The country has seen energy consumption nearly double over the past 20 years, yet in attempting to satisfy that demand, Brazil has managed to build one of the world’s least carbon-intensive and self-sufficient energy systems.

The cornerstone of the low-carbon energy system is hydropower. Brazil gets more than 80% of its electricity from a vast, country-wide network of hydropower facilities, which has helped make the country’s power generation sector one of the greenest on planet.

Thanks largely to this reliance on hydropower, renewable energy accounts for 45% of Brazil’s total energy consumption, one of the highest rates in the world. The average share for renewables in the overall energy mix for OECD countries, by contrast, is around 10%.

Brazil continues to expand its hydropower network.
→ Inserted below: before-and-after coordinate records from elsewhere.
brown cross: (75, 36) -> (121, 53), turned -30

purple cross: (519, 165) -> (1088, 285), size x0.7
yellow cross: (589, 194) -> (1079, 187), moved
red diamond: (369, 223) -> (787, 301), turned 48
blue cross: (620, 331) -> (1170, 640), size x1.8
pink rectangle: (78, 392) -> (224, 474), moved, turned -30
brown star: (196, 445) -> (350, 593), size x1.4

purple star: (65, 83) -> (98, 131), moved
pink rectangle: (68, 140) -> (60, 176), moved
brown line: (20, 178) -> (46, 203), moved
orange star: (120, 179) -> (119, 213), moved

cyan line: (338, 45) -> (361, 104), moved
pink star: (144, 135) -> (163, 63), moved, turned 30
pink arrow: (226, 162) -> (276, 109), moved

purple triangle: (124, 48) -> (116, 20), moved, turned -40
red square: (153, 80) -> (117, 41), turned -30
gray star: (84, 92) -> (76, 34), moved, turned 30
Norte Energia, a consortium of state-run companies, is spending $14 billion to build the Belo Monte hydroelectric project, which will be the third largest in the world when it is completed, after the Itaipu dam on the Brazil-Paraguay border and China’s Three Gorges project.

And the country has plenty of untapped hydro potential left. Brazil has only developed a third of its 245 gigawatts of hydro potential, according to the International Energy Agency (IEA). The government has ambitious plans to build 48 new dams by the end of the decade, 30 of which lie deep in the Amazonian rainforest.

The price of low carbon

Yet, the dam-building boom has sparked a backlash. Environmentalists and indigenous communities recognise that hydropower has helped limit Brazil’s carbon emissions, but they argue that the dams are doing serious damage to the Amazon rainforest and are displacing local communities. The Belo Monte project has been the focus of protests since its inception. “Belo Monte will be one of the largest, most devastating infrastructure projects ever built in the Amazon,” says Amazon Watch, a non-governmental organisation.
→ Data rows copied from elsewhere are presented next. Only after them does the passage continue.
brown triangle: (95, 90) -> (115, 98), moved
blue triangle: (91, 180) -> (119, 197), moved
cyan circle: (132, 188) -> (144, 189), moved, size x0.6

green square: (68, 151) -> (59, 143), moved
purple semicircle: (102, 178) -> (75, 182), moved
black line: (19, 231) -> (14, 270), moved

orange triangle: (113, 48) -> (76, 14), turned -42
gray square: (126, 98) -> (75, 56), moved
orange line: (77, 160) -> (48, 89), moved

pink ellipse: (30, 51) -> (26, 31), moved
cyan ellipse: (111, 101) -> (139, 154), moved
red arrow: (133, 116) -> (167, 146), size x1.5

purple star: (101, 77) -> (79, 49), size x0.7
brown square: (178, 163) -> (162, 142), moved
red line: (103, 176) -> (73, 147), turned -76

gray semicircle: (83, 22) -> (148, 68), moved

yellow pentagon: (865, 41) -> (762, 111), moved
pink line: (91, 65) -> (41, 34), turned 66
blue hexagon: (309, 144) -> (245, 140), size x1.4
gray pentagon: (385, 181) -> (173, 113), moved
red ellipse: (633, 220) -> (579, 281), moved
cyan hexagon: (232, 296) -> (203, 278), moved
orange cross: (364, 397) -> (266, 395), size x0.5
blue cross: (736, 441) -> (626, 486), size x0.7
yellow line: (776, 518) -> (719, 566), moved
The government continues to back new hydroelectric projects in the face of the protests, but there are signs of a shift in strategy. Many new hydro projects are incorporating “run-of-river” designs instead of typical damming designs. These projects avoid the problem of flooding extensive areas, but they are not as efficient power producers as dams. Moreover, they are subject to significant seasonal fluctuations in production depending on river flow.
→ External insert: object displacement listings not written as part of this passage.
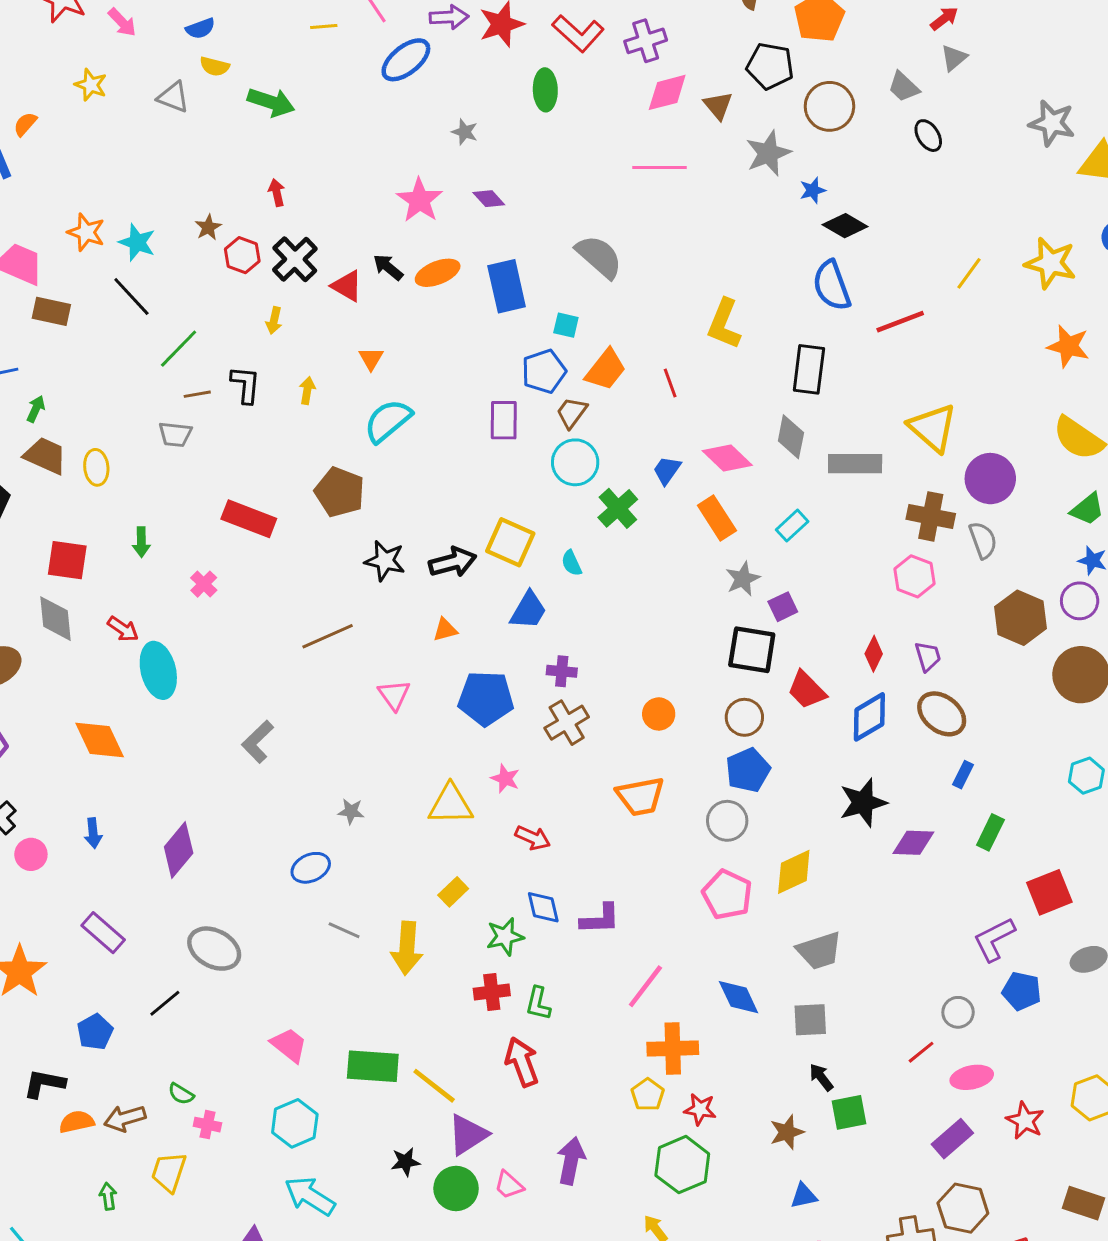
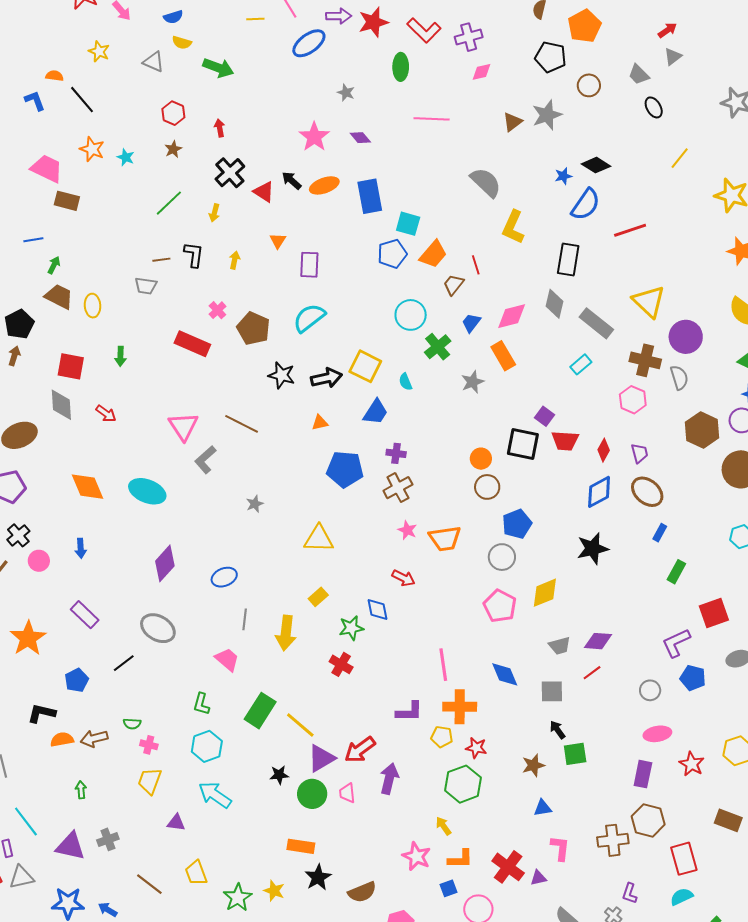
pink diamond: (667, 92) -> (482, 72), size x0.7
brown triangle: (718, 106) -> (513, 122), moved, turned 30
brown circle: (829, 106) -> (589, 85), size x0.7
orange semicircle: (25, 124) -> (54, 76), turned 54
pink line: (660, 168) -> (432, 119), moved
blue star: (813, 190) -> (563, 176), moved
cyan star: (137, 242) -> (126, 157), size x0.7
red hexagon: (242, 255) -> (173, 113), moved
gray semicircle: (599, 257) -> (486, 182), moved
yellow line: (969, 273) -> (680, 158), moved
blue semicircle: (832, 286) -> (586, 204), turned -128
black line: (131, 296) -> (82, 100), moved
cyan square: (566, 325) -> (408, 224), size x1.4
green line: (179, 349) -> (169, 203), moved
brown trapezoid: (572, 413) -> (453, 285), moved
purple rectangle: (504, 420) -> (309, 265), moved
cyan semicircle: (388, 421) -> (309, 318), moved
pink diamond: (727, 458) -> (512, 316), turned -60
gray rectangle: (855, 464) -> (596, 323), turned 36
cyan rectangle: (792, 526) -> (581, 364), moved
gray star: (743, 579) -> (473, 382), moved
pink cross: (204, 584) -> (217, 310), moved
purple square: (783, 607) -> (545, 416), turned -30
brown line: (328, 636) -> (242, 424), turned 48
cyan ellipse: (158, 670) -> (147, 491), moved, turned -57
red trapezoid: (807, 690) -> (565, 441), moved, turned -44
pink triangle: (394, 695) -> (183, 426), moved, size x1.4
orange circle: (659, 714) -> (481, 459), moved
brown circle: (744, 717) -> (487, 487), moved
gray L-shape: (258, 742) -> (205, 460), moved
pink star: (505, 779) -> (407, 530), moved
gray star: (351, 811) -> (255, 504), moved, turned -30
red arrow: (533, 838) -> (403, 578), moved
purple diamond: (913, 843) -> (598, 641), moved
purple diamond: (179, 850) -> (165, 563), moved
purple L-shape: (600, 919) -> (409, 712), moved
gray line: (344, 930) -> (245, 619), turned 70
gray trapezoid: (819, 951) -> (560, 646), size x0.7
pink line: (645, 986) -> (443, 665), turned -48
red cross: (492, 992) -> (341, 664), turned 35
green L-shape: (538, 1004) -> (201, 704), moved
pink trapezoid: (289, 1045) -> (227, 659), moved
red line: (921, 1052) -> (592, 673), moved
red arrow: (522, 1062) -> (360, 750), moved, turned -108
green rectangle: (373, 1066) -> (260, 711), turned -64
green semicircle: (181, 1094) -> (132, 724), turned -30
yellow pentagon: (648, 1095) -> (442, 737), turned -30
purple rectangle: (952, 1139) -> (643, 774), turned -40
yellow trapezoid: (169, 1172) -> (150, 781), moved
pink trapezoid: (509, 1185) -> (347, 793), turned 40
The government is also stepping up efforts to build out other sources of energy. It has done so through a successful auction system through which, according to the IEA, contracts for more than 500 new generation projects accounting for around 65GW of new power production capacity have been awarded. This system has been particularly successful encouraging new wind generation capacity.

In 2013, wind energy providers were by far the largest winners in the auctioning process, committing to build 4.3GW of new capacity over the next two years. Many of the wind projects have proven to be cost-competitive with natural gas without government subsidies at around $50 per megawatt hour.

The rapid expansion will put pressure on the sector’s developing supply chain. As elsewhere in the world, Brazil’s wind developers have struggled to get connected to the grid as the construction of new windfarms has outpaced new transmission lines.

Here, the IEA says, Brazil has a unique opportunity to marry the burgeoning wind sector with the hydro sector. The Belo Monte project will be a run-of-river hydropower station, and much of the transmission capacity between it and consumers will be underused during the dry season when Belo Monte production is low. But the dry season coincides with the windy season in the northeast of Brazil, presenting an opportunity for the projects to share transmission infrastructure. “Brazil presents a good example of the possible synergies between wind and hydro power,” the IEA said in its report The Power of Transformation.

The continued expansion of hydropower infrastructure and new wind projects, and a government commitment to clean energy, means Brazil is forecast to remain a renewables powerhouse, even as it invests billions of dollars to develop new offshore oil discoveries. The IEA forecasts Brazil’s overall energy mix will change very little over the coming decades, with renewables still accounting for around 45% of total energy by 2035.